Les dispositions prévues par la loi
La loi a prévu « des obligations qui s’appliquent à toutes les sociétés, d’abord d’attribuer des emplois à la main-d’œuvre sénégalaise mais aussi de faire la promotion des jeunes talents, de permettre le remplacement progressif des employés expatriés et étrangers par des employés nationaux qui auront bénéficié d’un renforcement de capacités à travers les différents Instituts qui existent dont l’INPG mais également d’autres modules de formation qui seront développés en partenariat avec les établissements. Les entreprises sont également tenues de respecter le principe de préférence nationale en accordant la priorité aux sous-traitants locaux en créant une société de droit sénégalais mais également en ouvrant le capital de cette société de droit sénégalais aux investisseurs sénégalais dont les modalités de participation seront fixées ultérieurement dans les décrets. » La dernière obligation concerne « l’élaboration d’un plan de contenu local ». Lequel, qui se fera annuellement, devra « dresser aussi bien le bilan sur 12 mois mais également les perspectives à venir notamment les différentes activités de l’entreprise mais également les biens et services dont elle a besoin. »

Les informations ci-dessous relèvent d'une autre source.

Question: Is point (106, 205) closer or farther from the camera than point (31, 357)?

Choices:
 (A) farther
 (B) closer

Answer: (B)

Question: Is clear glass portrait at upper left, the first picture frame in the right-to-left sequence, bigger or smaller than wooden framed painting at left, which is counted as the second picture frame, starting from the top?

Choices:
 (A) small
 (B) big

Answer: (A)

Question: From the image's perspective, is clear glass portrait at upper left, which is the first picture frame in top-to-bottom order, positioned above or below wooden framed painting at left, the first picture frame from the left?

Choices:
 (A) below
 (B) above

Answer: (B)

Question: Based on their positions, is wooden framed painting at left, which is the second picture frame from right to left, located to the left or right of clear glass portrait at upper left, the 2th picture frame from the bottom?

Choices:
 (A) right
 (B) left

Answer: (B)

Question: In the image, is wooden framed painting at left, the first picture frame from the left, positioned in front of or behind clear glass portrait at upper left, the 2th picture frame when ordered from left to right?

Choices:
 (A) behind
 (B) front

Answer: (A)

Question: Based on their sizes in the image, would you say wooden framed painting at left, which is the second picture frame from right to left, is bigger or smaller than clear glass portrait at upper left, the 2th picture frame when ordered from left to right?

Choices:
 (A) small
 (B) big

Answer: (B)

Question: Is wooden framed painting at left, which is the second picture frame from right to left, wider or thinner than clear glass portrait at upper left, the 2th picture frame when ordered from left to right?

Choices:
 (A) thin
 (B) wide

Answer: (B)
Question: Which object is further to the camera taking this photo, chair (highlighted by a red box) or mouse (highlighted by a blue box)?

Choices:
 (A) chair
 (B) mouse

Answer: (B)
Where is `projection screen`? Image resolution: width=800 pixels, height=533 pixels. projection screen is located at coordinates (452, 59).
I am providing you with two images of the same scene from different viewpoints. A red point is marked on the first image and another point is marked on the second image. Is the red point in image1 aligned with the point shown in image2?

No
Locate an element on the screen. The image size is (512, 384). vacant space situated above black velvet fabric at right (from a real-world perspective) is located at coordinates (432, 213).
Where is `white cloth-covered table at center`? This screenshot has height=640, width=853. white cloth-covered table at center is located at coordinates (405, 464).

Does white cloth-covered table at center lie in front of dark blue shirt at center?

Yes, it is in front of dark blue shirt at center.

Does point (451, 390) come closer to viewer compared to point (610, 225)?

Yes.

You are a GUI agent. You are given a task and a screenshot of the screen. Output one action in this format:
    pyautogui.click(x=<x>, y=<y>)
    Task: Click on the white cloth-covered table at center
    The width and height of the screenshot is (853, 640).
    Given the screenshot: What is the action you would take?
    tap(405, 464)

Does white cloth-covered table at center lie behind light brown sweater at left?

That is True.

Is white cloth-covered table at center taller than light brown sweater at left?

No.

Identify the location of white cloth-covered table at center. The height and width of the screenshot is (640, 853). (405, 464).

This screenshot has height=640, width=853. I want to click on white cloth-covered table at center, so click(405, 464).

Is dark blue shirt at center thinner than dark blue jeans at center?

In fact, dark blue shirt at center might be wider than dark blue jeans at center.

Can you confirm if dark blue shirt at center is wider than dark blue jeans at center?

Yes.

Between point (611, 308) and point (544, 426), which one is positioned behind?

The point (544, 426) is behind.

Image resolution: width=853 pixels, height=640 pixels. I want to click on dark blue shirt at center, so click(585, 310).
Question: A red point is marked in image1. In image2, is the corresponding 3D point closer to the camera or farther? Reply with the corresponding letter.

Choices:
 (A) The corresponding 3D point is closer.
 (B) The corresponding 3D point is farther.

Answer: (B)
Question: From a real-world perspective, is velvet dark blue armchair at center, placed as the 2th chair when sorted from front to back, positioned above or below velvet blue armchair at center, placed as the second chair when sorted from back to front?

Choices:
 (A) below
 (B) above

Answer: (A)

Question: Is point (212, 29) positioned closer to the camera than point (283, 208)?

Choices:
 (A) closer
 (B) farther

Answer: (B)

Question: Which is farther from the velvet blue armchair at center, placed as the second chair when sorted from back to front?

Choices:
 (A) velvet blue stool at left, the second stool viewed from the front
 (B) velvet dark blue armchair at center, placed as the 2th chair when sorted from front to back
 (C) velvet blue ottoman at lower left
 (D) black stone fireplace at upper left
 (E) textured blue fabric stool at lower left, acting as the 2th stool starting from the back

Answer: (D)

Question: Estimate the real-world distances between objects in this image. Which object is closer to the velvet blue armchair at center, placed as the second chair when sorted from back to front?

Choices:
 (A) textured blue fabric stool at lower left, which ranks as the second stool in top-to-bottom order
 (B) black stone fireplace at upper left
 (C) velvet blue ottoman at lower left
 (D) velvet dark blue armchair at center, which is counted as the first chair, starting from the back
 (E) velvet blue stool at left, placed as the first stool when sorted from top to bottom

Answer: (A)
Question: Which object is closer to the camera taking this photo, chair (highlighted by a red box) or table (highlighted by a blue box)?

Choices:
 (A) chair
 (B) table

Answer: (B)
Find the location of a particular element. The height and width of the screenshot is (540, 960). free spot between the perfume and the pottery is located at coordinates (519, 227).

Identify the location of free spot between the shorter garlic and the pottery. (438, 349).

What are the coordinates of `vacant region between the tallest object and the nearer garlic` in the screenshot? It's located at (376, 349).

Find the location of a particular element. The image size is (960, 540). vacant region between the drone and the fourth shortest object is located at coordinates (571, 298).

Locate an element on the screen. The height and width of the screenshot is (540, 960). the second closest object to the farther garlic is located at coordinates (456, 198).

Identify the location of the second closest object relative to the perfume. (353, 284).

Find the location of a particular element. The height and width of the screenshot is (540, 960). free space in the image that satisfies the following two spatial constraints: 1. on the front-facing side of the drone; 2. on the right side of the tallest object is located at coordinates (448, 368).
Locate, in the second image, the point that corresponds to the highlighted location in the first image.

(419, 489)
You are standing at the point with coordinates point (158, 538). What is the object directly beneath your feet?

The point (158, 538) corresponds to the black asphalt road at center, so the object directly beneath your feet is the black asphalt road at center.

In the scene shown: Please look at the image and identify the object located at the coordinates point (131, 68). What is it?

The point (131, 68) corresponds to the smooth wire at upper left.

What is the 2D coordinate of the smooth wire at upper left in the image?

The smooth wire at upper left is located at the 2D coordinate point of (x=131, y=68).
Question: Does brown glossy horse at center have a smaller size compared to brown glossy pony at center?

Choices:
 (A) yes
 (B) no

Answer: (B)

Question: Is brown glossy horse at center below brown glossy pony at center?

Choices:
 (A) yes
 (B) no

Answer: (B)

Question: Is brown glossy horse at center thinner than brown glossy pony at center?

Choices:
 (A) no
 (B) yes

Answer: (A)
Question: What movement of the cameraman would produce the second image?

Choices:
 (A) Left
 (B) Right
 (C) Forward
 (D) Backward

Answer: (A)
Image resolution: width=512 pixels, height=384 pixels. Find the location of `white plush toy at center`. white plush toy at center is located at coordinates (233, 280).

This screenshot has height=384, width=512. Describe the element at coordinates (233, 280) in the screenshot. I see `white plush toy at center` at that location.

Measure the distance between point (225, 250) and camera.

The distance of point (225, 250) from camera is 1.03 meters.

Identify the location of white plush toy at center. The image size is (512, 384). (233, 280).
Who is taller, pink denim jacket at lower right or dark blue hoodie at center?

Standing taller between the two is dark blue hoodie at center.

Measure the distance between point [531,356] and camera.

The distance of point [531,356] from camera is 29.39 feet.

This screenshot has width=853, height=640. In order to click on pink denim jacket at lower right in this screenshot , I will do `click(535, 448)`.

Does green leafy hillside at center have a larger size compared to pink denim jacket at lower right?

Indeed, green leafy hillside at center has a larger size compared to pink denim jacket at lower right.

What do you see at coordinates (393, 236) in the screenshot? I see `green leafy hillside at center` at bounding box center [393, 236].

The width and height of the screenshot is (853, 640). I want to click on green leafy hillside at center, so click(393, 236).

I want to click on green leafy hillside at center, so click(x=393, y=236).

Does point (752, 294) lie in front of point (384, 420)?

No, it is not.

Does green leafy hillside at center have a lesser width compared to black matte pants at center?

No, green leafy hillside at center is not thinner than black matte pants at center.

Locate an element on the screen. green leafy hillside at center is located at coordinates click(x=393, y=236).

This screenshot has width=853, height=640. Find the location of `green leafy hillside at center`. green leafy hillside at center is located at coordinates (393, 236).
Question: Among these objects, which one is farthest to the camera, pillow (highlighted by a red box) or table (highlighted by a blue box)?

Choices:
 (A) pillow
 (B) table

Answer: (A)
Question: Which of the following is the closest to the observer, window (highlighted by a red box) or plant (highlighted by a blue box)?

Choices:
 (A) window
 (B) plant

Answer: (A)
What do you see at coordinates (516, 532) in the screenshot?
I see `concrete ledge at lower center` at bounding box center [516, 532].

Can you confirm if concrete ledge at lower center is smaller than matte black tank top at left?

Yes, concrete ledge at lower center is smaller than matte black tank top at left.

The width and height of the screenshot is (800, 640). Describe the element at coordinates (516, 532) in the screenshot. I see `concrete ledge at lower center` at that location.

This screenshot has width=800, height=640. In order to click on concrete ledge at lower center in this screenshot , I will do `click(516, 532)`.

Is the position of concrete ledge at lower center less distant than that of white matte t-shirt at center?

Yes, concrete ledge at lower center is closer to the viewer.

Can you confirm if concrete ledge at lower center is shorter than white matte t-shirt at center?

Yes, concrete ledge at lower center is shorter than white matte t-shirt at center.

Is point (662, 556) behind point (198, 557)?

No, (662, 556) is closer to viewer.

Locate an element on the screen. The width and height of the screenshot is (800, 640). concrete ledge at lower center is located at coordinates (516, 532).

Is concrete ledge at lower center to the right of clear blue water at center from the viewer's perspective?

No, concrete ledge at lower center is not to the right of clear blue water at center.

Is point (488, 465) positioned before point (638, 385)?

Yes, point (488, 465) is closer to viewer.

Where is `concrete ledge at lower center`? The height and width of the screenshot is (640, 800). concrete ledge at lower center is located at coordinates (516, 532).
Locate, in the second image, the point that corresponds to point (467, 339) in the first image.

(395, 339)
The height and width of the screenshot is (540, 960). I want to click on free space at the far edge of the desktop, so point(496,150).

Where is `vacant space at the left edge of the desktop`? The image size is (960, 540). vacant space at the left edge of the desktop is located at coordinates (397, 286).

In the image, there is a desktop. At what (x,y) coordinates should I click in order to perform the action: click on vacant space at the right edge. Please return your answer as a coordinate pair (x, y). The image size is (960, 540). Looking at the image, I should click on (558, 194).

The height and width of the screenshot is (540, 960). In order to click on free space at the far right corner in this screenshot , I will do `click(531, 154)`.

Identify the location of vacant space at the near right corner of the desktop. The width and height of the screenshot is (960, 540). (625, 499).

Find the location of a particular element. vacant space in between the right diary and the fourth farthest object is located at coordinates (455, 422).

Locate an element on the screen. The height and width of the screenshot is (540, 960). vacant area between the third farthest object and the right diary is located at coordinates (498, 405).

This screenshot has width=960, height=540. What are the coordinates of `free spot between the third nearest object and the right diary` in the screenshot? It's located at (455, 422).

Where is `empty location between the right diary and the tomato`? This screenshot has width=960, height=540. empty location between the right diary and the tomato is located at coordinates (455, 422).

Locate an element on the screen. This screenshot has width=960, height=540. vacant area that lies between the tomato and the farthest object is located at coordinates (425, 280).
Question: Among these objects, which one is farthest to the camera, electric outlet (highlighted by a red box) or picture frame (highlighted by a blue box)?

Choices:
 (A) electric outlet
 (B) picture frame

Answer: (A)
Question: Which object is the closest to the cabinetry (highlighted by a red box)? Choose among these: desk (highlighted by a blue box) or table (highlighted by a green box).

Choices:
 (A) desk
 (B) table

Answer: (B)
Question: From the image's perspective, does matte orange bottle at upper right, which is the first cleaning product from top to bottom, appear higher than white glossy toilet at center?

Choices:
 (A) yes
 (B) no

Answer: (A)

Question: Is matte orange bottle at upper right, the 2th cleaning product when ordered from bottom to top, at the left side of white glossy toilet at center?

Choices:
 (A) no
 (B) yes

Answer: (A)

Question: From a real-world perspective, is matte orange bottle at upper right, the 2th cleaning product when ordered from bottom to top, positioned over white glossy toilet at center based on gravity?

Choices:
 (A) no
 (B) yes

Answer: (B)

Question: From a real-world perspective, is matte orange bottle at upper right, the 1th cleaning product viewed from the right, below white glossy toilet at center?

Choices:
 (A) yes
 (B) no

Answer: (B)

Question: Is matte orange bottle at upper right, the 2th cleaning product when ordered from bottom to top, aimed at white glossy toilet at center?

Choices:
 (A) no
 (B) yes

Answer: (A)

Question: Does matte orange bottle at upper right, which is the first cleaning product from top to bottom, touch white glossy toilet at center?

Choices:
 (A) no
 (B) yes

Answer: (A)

L’opérationnalisation de la loi
Pour sa mise en œuvre, le contenu local doit être soumis à un organe qui est le Comité national de suivi du contenu local. Une fois que toutes les entreprises auront élaboré leur plan, elles le soumettent à cet organe qui a pour mission de coordonner l’élaboration de la stratégie du gouvernement en matière de contenu local mais également de s’assurer de sa meilleure application. Pour accompagner les sociétés sénégalaises, il est prévu un fond d’appui au développement du contenu local. Ce fond va « permettre la mise à niveau et l’accompagnement des sociétés sénégalaises pour qu’elles puissent participer aux activités pétrolières et gazières ». Des sanctions sont prévues « en cas de non respect des obligations, et elles vont de la résiliation du contrat au paiement d’une amende tel que c’est prévu dans le Code pétrolier. »
Autre sanction prévue, « la non récupération du coût des activités concernées et qui n’auront pas respecté les obligations contenu local. Le contrevenant risque également une exclusion de la plateforme électronique des fournisseurs et des prestataires de services. »
Enfin, un comité interministériel, qui va regrouper l’ensemble des départements ministériels impliqués, sera prochainement mis en place. Le fruit de ces consultations interministérielles en plus des concertations sectorielles qui seront organisées avec les opérateurs pétroliers et gaziers, les universitaires, les entreprises locales mais également tous les membres de la société civile, vont permettre d’alimenter les décrets d’application.